The researchers described their technique in a paper published in Physical Review Letters.

A quadrillionth of a second

The method was able to detect the emitted electrons with femtosecond precision, down to a quadrillionth -- or one part out of 1015 -- of a second.

The ultrafast measurement was enabled by the laser setup using a technique known as pump-probe spectroscopy, where a strong light beam is first used to excite, or “pump,” the sample, and a subsequent weaker beam to monitor, or “probe,” the changes induced by the pumping beam. While pump-probe spectroscopy is not a new technique, nor is the technique used to produce the helium nanodroplets and the indium vapor, the experiment is the first to put all these things together.

According to Henrik Stapelfeldt, a physicist from Aarhus University in Denmark not involved in the research, the decision to use liquid helium as the solvent, in particular, is an important breakthrough.

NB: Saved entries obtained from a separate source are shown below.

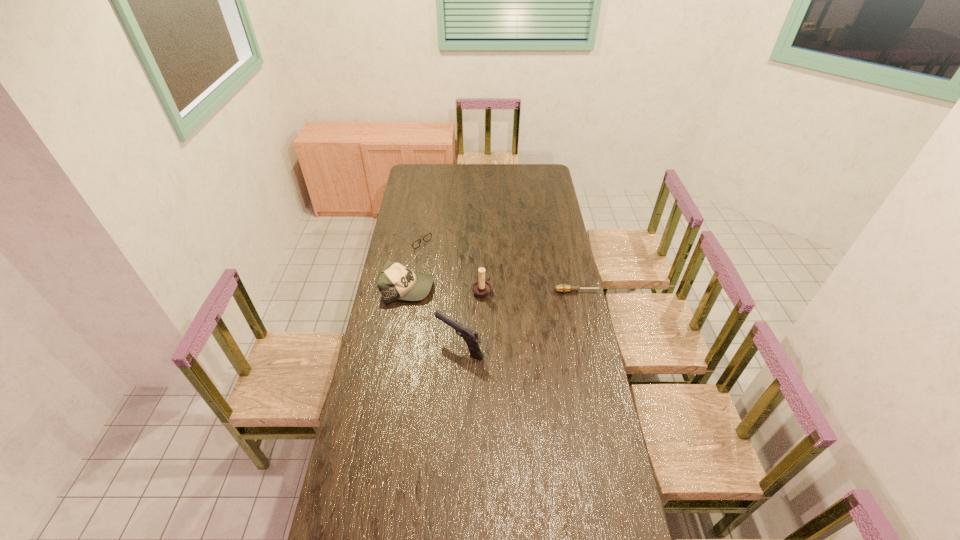
You are a GUI agent. You are given a task and a screenshot of the screen. Output one action in this format:
    pyautogui.click(x=<x>, y=<y>)
    Task: Click on the free spot on the desktop that is between the gun and the screwdriver and is positioned on the front-facing side of the third tallest object
    The image size is (960, 540).
    Given the screenshot: What is the action you would take?
    pyautogui.click(x=533, y=312)

Locate an element on the screen. vacant space on the desktop that is between the nearest object and the screwdriver and is positioned on the front-facing side of the sunglasses is located at coordinates (525, 315).

You are a GUI agent. You are given a task and a screenshot of the screen. Output one action in this format:
    pyautogui.click(x=<x>, y=<y>)
    Task: Click on the vacant space on the desktop that is between the gun and the rightmost object and is positioned on the wick of the candle holder
    
    Given the screenshot: What is the action you would take?
    pyautogui.click(x=534, y=312)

A new way to study chemistry

“If you want to measure the electrons inside a droplet, they need to be able to make their way out of the droplet into the detector,” said Stapelfeldt. “People have looked at other solvents, for example, water or methanol, but the thing with these solvents is that it's difficult to extract information from them.”

“In conventional solvents like water or methanol, the signal would only last for maybe one to two picoseconds,” said Koch. In comparison, helium, an inert element that’s a superfluid with zero viscosity in its liquid form, allowed them to observe the vibrating molecules for at least hundreds of picoseconds.

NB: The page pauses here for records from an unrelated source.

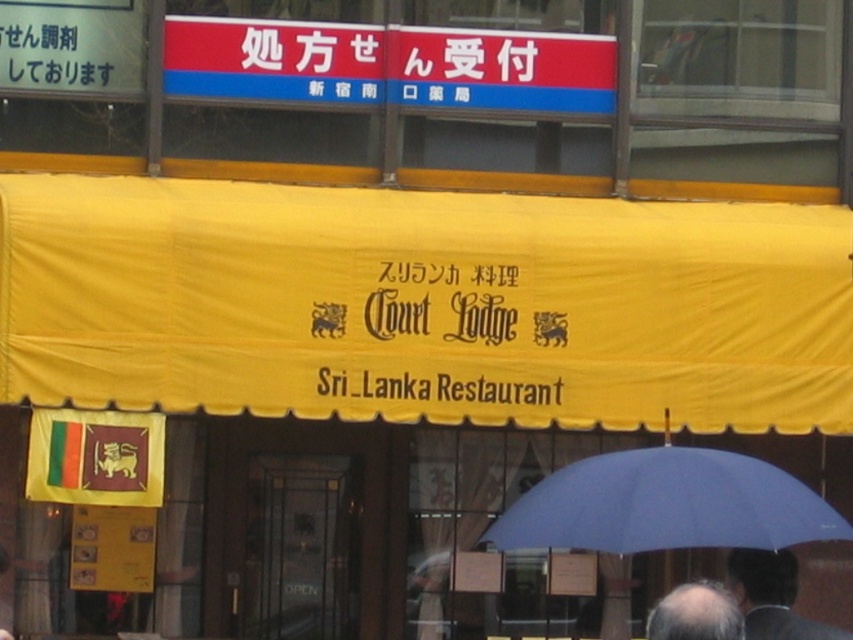
You are a photographer standing at the entrance of the restaurant. You want to take a photo of the bald head at lower center and the blue fabric umbrella at lower center. Which object will appear wider in the photo?

The blue fabric umbrella at lower center will appear wider in the photo because its width is larger than the bald head at lower center.

Looking at this image, you are a photographer standing outside the Court Lodge restaurant. You notice two people near the entrance. One has dark hair at lower right and the other has a bald head at lower center. Which person has a wider head?

The dark hair at lower right has a larger width than the bald head at lower center, so the person with dark hair at lower right has a wider head.

You are standing in front of the restaurant entrance. Where exactly is the yellow fabric canopy at center located in relation to the entrance?

The yellow fabric canopy at center is located at point (422,305) in relation to the entrance.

“That’s the nice thing about this experiment. They were able to ionize the molecules, and then measure the electrons, which are extremely informative experimental observables,” said Stapelfeldt. “This is typically not possible in normal solvents and people have to then rely on other experimental techniques.”

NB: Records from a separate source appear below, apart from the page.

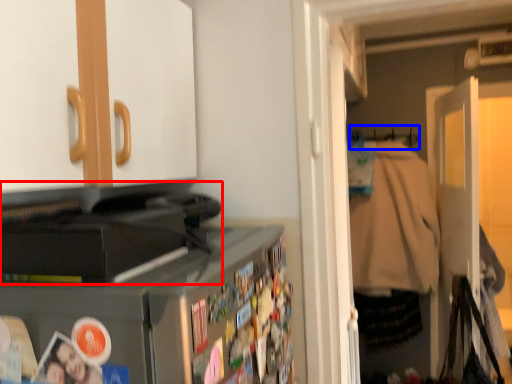
Question: Which object is closer to the camera taking this photo, appliance (highlighted by a red box) or hanger (highlighted by a blue box)?

Choices:
 (A) appliance
 (B) hanger

Answer: (A)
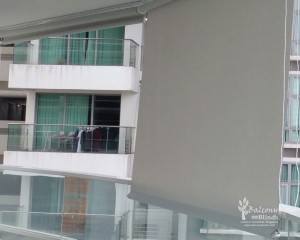
Identify the location of ceiling. (66, 11).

The new technique may help overcome some of the limitations in previous experimental methods. For example, one similar technique premixes the subject of interest -- in this case the indium dimers -- with the solvent before pushing both through the nozzle.

“That method is fine for studying metal atoms for example, but if you want to investigate something that's relevant for light harvesting or biological systems, in other words, larger molecules, it wouldn’t work,” said Koch.

“What we’ve done here is a proof-of-principle experiment,” he said. “If you're interested only in studying indium dimers, it’s possible to do it some other way. But the hope is for others to use this method we’ve developed to study many other systems.”

Those systems could include biological molecules, or organic photovoltaic materials used in flexible solar cells that are cheaper and more durable than common silicon solar panels. A more thorough understanding of the electronic and vibrational properties of these materials is fundamental to the development of their related technologies.

“The technology was all there, but putting everything together is always a challenge,” said Stapelfeldt. “This does not look like an easy experiment.”